Un drame de Frank Lloyd

107  mn

Avec Diana Wynyard, Clive Brook, Una O'Connor, Herbert Mundin, Beryl Mercer, Irene Browne, Tempe Pigott, Merle Tottenham, Frank Lawton, Margaret Lindsay, John Warburton, Billy Bevan, Douglas Scott, Bonita Granville
Scénario de Reginald Berkeley
D'après Noel Coward
Musique de Louis De Francesco
Photo de Ernest Palmer
Produit par Frank Lloyd, Winfield Sheehan

RESUME
@F@R.A Londres, une famille bourgeoise et ses domestiques fêtent l'entrée dans le nouveau siècle. Les hommes ne tarderont pas à partir pour la guerre du Transvaal tandis que les femmes attendront, inquiètes, en élevant leurs enfants.

COMMENTAIRE
En compétition avec « Lady Lou », « Les quatre filles du docteurs March », « La foire aux illusions » et « Quarante-deuxième rue » entre autres, « Cavalcade » remporta la précieuse statuette cette année là. Relatant l’histoire tragique d’une famille anglaise touchée par les bouleversements qui marquèrent le premier tiers du 20ème siècle (guerre du Transvaal, mort de la reine Victoria, naufrage du Titanic, Grande Guerre), le film recèle une gravité, pose un regard désenchanté sur le passé proche, tisse des liens avec la grande histoire qui influença certainement le choix du jury. Derrière un traitement d’apparence détachée où se succèdent des scénettes banales ponctuées de multiples réveillons et défilés de cavaliers en surimpression, « Cavalcade » dissimule une véritable noirceur.

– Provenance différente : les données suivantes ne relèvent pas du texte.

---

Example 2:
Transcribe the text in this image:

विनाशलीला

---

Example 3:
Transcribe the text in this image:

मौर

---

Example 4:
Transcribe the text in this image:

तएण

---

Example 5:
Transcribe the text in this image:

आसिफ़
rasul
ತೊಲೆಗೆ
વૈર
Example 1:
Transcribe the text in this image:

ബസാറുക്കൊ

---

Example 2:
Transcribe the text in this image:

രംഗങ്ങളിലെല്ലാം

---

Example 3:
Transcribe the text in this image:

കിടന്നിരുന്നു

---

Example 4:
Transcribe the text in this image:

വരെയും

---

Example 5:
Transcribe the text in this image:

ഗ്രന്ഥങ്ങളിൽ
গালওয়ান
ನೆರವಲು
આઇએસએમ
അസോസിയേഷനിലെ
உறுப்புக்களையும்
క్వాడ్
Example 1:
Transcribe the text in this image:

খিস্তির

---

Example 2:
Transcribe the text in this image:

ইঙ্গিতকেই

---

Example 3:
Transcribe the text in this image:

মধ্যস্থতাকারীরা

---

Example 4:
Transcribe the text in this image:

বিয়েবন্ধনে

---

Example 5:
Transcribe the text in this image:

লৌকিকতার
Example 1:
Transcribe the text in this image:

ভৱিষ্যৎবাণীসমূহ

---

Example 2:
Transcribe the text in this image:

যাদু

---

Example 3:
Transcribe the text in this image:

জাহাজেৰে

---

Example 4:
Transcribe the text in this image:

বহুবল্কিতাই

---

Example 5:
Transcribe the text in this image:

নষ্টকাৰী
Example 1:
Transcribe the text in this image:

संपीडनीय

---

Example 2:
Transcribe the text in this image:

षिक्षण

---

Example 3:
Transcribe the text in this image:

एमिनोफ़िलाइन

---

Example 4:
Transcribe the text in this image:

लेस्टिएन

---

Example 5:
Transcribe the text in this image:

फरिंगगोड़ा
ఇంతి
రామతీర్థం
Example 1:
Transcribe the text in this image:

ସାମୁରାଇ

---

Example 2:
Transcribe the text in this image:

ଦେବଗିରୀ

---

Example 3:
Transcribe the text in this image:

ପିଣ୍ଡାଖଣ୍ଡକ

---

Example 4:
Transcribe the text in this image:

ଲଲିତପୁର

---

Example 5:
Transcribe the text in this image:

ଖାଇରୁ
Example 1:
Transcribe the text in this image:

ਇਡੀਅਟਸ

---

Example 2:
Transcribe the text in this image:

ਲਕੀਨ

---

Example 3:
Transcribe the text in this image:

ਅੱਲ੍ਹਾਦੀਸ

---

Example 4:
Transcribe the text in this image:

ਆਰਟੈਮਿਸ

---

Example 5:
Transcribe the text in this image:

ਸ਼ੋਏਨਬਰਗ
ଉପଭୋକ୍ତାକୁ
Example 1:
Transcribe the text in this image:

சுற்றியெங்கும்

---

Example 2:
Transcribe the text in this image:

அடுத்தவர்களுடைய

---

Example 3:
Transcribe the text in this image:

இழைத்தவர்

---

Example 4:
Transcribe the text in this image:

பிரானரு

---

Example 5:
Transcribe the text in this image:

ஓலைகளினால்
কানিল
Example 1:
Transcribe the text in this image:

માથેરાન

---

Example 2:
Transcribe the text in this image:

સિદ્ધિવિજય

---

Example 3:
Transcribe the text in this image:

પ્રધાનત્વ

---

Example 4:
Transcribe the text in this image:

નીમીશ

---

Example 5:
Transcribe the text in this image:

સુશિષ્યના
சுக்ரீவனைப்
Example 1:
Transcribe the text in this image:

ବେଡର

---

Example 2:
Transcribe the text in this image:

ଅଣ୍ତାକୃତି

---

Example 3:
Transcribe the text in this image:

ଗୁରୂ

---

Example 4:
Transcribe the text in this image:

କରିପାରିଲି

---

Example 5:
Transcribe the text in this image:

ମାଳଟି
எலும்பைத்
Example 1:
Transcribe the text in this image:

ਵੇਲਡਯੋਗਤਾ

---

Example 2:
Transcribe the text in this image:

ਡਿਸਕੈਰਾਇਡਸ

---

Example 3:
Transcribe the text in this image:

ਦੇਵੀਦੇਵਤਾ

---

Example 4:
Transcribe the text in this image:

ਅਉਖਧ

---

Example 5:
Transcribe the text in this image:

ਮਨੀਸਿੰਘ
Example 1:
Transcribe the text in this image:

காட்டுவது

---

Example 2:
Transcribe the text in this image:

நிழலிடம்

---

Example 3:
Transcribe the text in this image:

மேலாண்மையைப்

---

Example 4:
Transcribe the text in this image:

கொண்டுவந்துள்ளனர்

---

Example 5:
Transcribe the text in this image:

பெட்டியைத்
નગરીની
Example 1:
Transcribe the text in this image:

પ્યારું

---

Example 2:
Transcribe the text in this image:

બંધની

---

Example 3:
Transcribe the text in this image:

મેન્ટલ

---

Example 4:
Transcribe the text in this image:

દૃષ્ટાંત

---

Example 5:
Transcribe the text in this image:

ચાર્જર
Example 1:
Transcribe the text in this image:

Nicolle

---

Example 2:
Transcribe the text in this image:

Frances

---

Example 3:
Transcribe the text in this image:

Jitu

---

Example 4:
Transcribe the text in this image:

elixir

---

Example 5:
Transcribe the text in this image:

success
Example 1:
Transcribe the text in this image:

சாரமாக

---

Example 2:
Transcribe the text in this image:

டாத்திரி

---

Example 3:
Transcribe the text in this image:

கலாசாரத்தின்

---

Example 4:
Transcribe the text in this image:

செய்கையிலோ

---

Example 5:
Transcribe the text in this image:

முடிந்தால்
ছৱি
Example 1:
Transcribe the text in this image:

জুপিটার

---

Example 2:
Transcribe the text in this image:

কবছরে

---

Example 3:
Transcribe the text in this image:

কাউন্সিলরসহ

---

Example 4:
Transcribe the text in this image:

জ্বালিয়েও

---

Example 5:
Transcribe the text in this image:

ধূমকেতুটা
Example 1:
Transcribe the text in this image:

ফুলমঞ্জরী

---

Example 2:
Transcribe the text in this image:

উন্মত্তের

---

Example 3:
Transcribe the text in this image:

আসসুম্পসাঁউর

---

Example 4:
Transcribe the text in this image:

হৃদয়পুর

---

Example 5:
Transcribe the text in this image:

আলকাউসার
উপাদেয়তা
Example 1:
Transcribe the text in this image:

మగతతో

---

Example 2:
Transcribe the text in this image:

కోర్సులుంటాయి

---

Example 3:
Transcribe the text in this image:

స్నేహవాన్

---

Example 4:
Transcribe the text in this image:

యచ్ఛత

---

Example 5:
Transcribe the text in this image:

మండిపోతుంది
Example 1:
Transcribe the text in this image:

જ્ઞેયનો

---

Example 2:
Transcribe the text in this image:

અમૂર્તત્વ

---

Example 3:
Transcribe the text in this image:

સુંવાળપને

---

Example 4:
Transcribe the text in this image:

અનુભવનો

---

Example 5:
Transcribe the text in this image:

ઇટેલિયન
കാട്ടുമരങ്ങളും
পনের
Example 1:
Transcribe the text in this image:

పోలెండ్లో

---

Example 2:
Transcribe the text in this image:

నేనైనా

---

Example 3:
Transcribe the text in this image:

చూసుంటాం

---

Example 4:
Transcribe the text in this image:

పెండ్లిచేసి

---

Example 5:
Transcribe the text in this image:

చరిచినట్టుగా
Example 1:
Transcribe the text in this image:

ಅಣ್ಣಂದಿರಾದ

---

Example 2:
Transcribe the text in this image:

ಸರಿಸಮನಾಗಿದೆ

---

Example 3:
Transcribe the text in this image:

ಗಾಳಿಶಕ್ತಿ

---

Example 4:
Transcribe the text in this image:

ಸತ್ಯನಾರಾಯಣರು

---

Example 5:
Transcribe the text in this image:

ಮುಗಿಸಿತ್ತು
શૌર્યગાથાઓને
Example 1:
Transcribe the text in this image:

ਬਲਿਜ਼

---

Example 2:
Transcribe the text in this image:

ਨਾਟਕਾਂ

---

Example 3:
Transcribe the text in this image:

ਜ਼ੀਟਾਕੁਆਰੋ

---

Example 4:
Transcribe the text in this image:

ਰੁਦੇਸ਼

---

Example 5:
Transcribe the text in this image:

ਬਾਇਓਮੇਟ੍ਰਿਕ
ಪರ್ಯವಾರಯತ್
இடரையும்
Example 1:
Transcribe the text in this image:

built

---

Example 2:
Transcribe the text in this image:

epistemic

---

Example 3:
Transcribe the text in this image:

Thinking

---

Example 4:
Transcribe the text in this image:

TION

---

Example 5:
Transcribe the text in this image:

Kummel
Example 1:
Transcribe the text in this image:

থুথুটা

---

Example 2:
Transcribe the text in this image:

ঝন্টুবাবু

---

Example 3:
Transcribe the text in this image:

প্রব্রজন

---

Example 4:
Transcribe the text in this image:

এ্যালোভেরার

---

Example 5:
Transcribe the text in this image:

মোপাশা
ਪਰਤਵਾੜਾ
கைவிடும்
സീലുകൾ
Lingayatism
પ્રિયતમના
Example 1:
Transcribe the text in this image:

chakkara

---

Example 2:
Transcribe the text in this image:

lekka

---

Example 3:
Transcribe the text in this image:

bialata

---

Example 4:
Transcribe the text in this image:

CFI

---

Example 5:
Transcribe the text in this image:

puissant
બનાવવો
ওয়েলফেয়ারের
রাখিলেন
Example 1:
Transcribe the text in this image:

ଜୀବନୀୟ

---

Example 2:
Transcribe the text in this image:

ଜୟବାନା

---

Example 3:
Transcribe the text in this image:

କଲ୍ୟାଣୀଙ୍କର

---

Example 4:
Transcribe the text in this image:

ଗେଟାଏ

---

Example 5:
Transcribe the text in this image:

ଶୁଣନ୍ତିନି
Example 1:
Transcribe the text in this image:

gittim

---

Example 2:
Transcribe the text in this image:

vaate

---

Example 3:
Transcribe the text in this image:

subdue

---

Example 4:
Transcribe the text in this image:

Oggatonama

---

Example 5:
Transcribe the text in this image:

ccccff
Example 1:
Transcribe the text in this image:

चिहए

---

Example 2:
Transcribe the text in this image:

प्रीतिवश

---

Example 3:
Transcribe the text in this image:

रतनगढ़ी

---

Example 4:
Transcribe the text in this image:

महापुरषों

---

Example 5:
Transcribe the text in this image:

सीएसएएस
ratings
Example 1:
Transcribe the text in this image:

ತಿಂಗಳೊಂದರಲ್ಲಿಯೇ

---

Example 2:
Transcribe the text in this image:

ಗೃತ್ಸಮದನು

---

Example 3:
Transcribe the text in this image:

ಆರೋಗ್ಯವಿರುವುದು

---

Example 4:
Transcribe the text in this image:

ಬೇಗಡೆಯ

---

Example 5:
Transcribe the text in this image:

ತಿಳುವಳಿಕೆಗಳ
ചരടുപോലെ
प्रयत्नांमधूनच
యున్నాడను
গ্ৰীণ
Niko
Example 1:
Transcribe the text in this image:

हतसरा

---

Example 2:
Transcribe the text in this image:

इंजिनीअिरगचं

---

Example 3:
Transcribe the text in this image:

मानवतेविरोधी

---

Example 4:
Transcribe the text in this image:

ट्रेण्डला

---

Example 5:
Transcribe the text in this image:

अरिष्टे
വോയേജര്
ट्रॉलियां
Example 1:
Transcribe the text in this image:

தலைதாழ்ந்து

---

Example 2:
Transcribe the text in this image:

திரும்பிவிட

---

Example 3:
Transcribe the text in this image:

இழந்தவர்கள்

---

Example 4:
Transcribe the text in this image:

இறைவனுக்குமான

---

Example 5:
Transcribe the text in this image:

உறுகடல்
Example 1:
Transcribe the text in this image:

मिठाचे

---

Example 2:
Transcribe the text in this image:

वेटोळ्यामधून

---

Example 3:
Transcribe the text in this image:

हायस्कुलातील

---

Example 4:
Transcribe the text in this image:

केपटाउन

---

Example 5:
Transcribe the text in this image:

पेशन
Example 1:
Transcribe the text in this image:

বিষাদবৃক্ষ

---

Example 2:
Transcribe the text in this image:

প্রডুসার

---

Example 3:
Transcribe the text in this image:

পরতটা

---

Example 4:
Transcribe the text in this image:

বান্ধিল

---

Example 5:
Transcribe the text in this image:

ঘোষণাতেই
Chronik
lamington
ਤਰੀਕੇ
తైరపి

Cette façon de raconter une histoire sans paraître touché par le malheur des protagonistes contribue certainement à accentuer le pathos. Entre les évènements les plus sombres qui marquèrent le début du siècle et le destin de cette famille, les interférences apparaissent de façon anodine au détour d’un plan, les rendant d’autant plus bouleversantes. La scène où deux amoureux en croisière parlent de leur avenir avant de sortir du champ pour laisser apparaître une bouée sur laquelle on lit « Titanic », est à l’image de cette approche. De même, en mêlant joie et peine dans une même séquence, telle celle où l’héroïne apprend la mort de son fils le jour de l’armistice ou celle où un cabaretier se fait écraser le soir de nouvel an, les auteurs accentuent l’émotion en simulant un certain détachement. Finalement on découvre des protagonistes résignés, désenchantés, pour lesquels on ressent inévitablement de la compassion. Formellement, un côté précieux traduisant l’éducation puritaine de l’Angleterre victorienne, confère une facture plus britannique qu’hollywoodienne au film. De même, on découvre tout au long du film des mouvements de foules véritablement impressionnants qui apportent son caractère prestigieux à l’œuvre.